Surabaya, LENSANUSANTARA.CO.ID – Dua Spesialis pelaku pencurian kendaran bermotor (Curanmor ) yang selama ini meresahkan masyarakat berhasil ditangkap oleh Unit Resmob Satreskrim Polrestabes Surabaya.
Bahkan petugas tidak segan-segan memberikan tindakan tegas terukur dibagian kaki papa ke dua bandit jalanan berinisial MS (31) dan MRA (30) yang tinggal di Jalan Tambak Mayor, Surabaya.
“Kedunya memang kami lumpuhkan dengan menembak dibagian kakinya karna meraka berusaha kabur dan melawan petugas saat ditangkap.” Terang AKBP Mirzal Maulana Kasat Reskrim Polrestabes Surabaya. Kamis (24/02/2022).

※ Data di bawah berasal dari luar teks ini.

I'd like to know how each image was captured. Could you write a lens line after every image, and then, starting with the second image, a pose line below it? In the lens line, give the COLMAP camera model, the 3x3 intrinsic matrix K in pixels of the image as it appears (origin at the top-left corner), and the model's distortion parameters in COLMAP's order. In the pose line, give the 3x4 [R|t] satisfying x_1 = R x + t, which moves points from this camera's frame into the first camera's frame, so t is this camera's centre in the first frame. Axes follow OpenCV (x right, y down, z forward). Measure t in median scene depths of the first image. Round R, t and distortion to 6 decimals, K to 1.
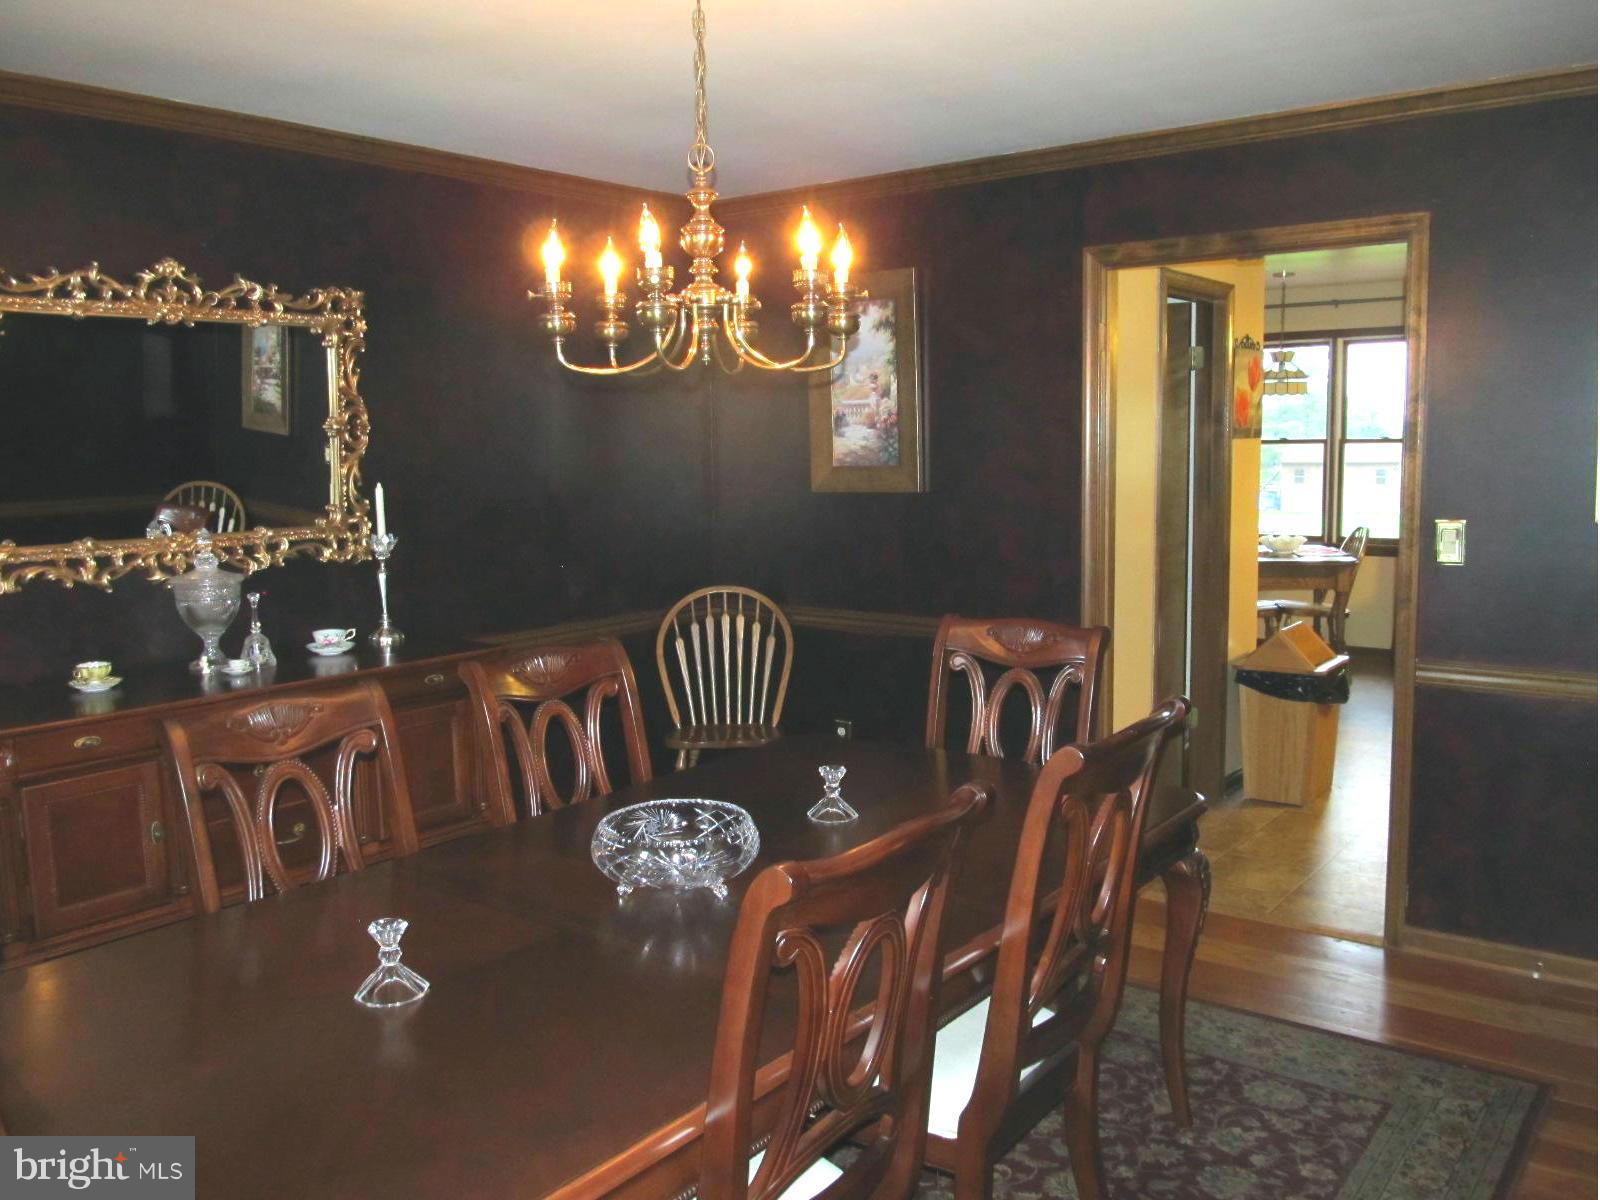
lens RADIAL K [[1295.5, 0, 800.0], [0, 1295.5, 600.0], [0, 0, 1]] dist [-0.032865, 0.001523]
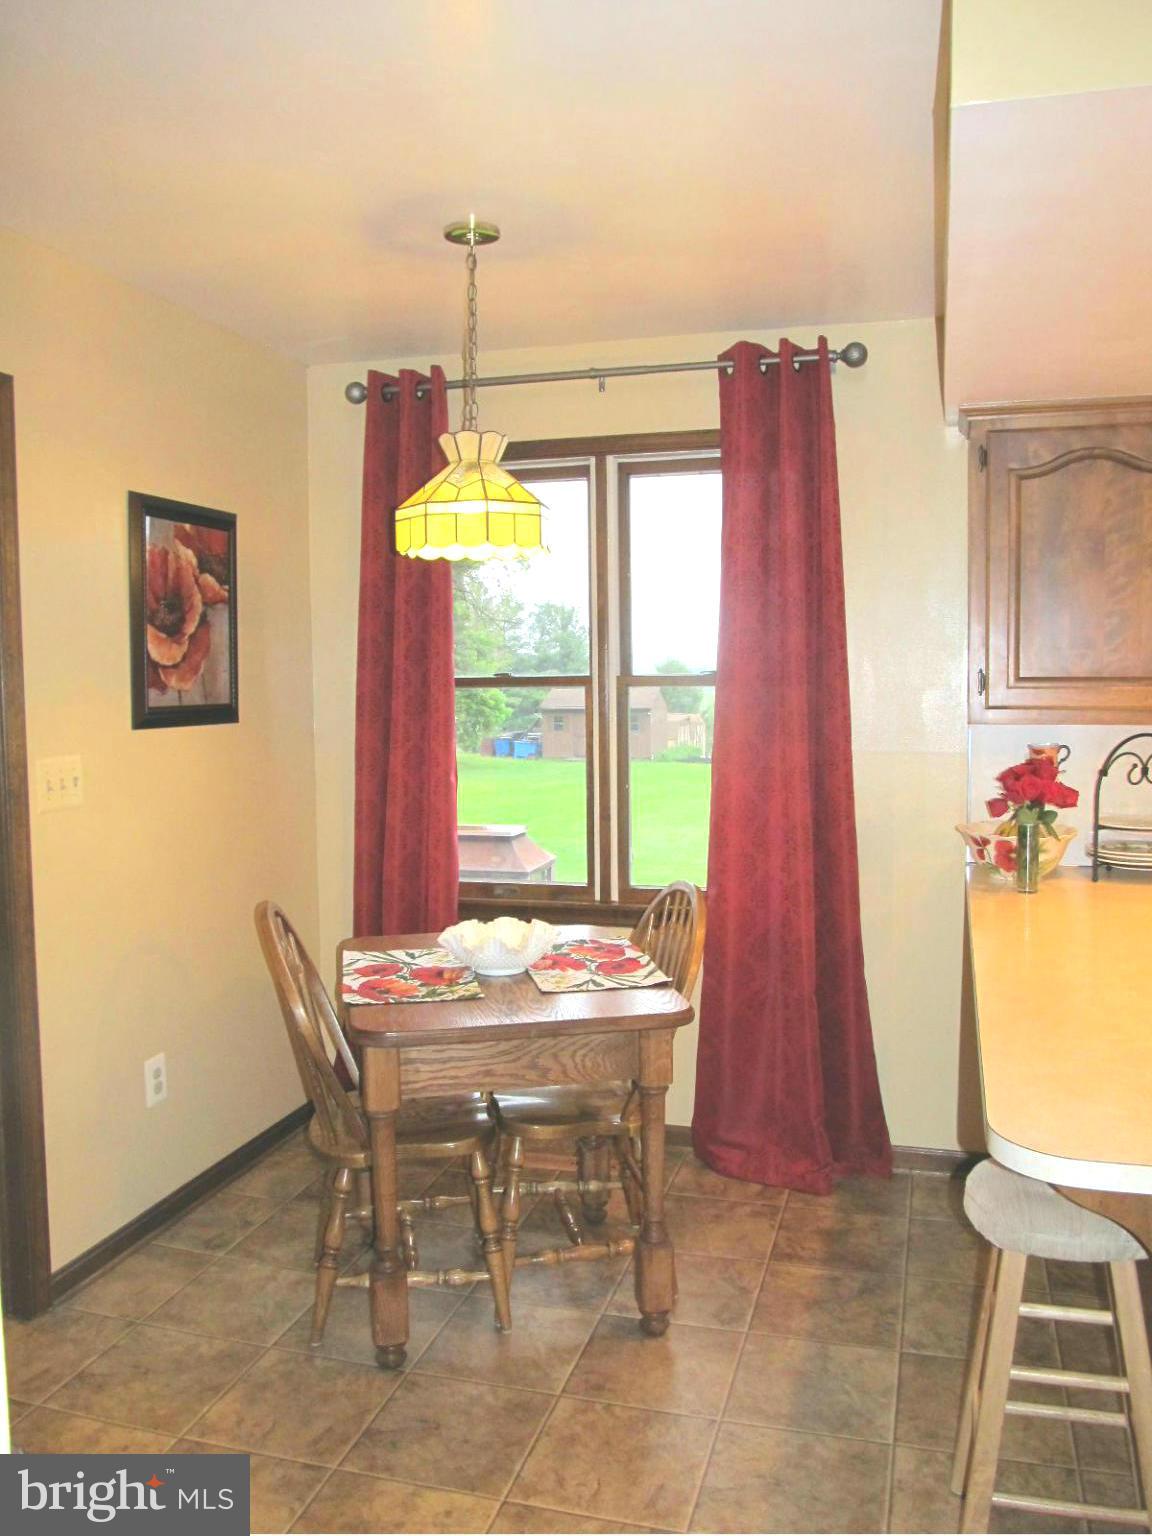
lens RADIAL K [[1243.7, 0, 576.0], [0, 1243.7, 768.0], [0, 0, 1]] dist [-0.032865, 0.001523]
pose [[0.934732, -0.021865, 0.354681, 0.245693], [0.036717, 0.998706, -0.035200, -0.077003], [-0.353452, 0.045925, 0.934325, 0.588984]]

Dalam aksinya, Lebih lanjut Mirzal Maulana, saat beraksi mereka berdua dengan menggunakan kunci T yang sudah digerenda kemudian dimasukkan ke kunci rumah kunci motor hingga sampai merusaknya.
Mereka, bukan hanya beraksi di Kota Surabaya. Ada beberapa lokasi lain di wilayah Polresta Sidoarjo diantaranya, Kletek Taman Sidoarjo empat kali dan Kost Kalibader, Geluran Taman, satu kali.
“Untuk TKP di Surabaya sendiri diantaranya milik warga Jalan Pakis Tirtosari, Sukomanunggal, dan Jalan Kaliasin.” Ungkapnya.
Setalah banyaknya laporan, masih kata Mirzal anggota yang dipimpin kanit Resmob Iptu Aldhino dan Kasubnit Ipda Prima Andre langsung melakukan penyelidikan hingga pemetaan guna membekuk pelaku Curanmor tersebut.
Dari rekaman kamera CCTV serta saksi-saksi akhirnya menemui titik terang. Pada, 23 Februari sekitar pukul 02.00 WIB, dua tersangka diketahui keberadaannya lalu dibuntuti hingga dilakukan penangkapan pada para tersangkanya.
“Keduanya ditangkap saat usai berhasil melakukan aksi pencurian motor. pada pukul 03.00 wib, di Jalan Tanjungsari yang diakhiri dengan memberikan tindakan tegas terukur untuk mencegah pelaku melarikan diri”Imbuhnya.
Dari dua pelaku juga diamankan barang bukti, Honda Scoopy warna putih nopol L 2298 U digunakan sarana, STNK milik korban, rekaman CCTV, HP, motor Scoopy warna silver nopol W 2545 OZ, 2 alat hisap sabu, kunci T dan 3 buah senjata tajam.
“Kedunya kini harus mempertanggung jawabkan atas perbuatanya dan meraka akan dijerat dengan Pasal 363 KUHP tentang pencurian dengan pemberatan yang ancamannya 7 tahun.” Pungkasnya.